## Exercices
**a)** Traduisez en anglais, s'il vous plaît, cette phrase du texte sur la promotion du français : « Peut-être faudrait-il parler de degrés de promotion de la langue, l’un plus poussé que l’autre. »
**b)** Reproduisez fidèlement le passage du texte sur la promotion du français situé entre « Au risque de » et « permet de communiquer. », ces deux passages compris.

## Extrait du texte
....................

Lausanne, 2 mars 2003
Introduction
Je pense qu’il faut distinguer deux façons de promouvoir le français :
- promouvoir l’utilisation du français plutôt que l’anglais, par exemple (dans un monde où l’anglais occupe de plus en plus une place de lingua franca, pour le meilleur et pour le pire)
- promouvoir l’utilisation d’une certaine qualité de français, notamment en réduisant le nombre de mots et de structures d’importation étrangère (provenant de l’anglais en particulier)
Peut-être faudrait-il parler de degrés de promotion de la langue, l’un plus poussé que l’autre.
Au risque de faire dans la simplification, lorsque je m’attache à promouvoir le français, j’opte pour la première approche. Ce qui compte pour moi, c’est que les gens écrivent en français, peu importe que celui-ci soit helvétique, québécois, académicien, ou matinée d’anglicismes. Cela reste du français tant qu’il nous permet de communiquer.

....................

## Extrait des données
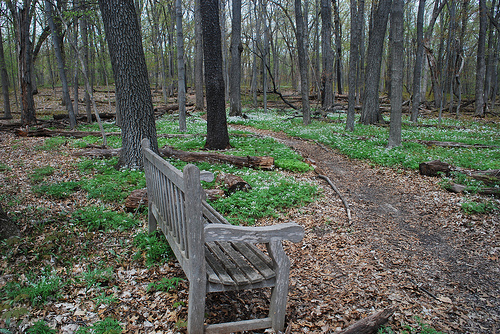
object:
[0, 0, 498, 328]
forrest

....................

## Corrigé par exercice
**a)** Perhaps we should speak of degrees of language promotion, one more far-reaching than the other.

**b)**
Au risque de faire dans la simplification, lorsque je m’attache à promouvoir le français, j’opte pour la première approche. Ce qui compte pour moi, c’est que les gens écrivent en français, peu importe que celui-ci soit helvétique, québécois, académicien, ou matinée d’anglicismes. Cela reste du français tant qu’il nous permet de communiquer.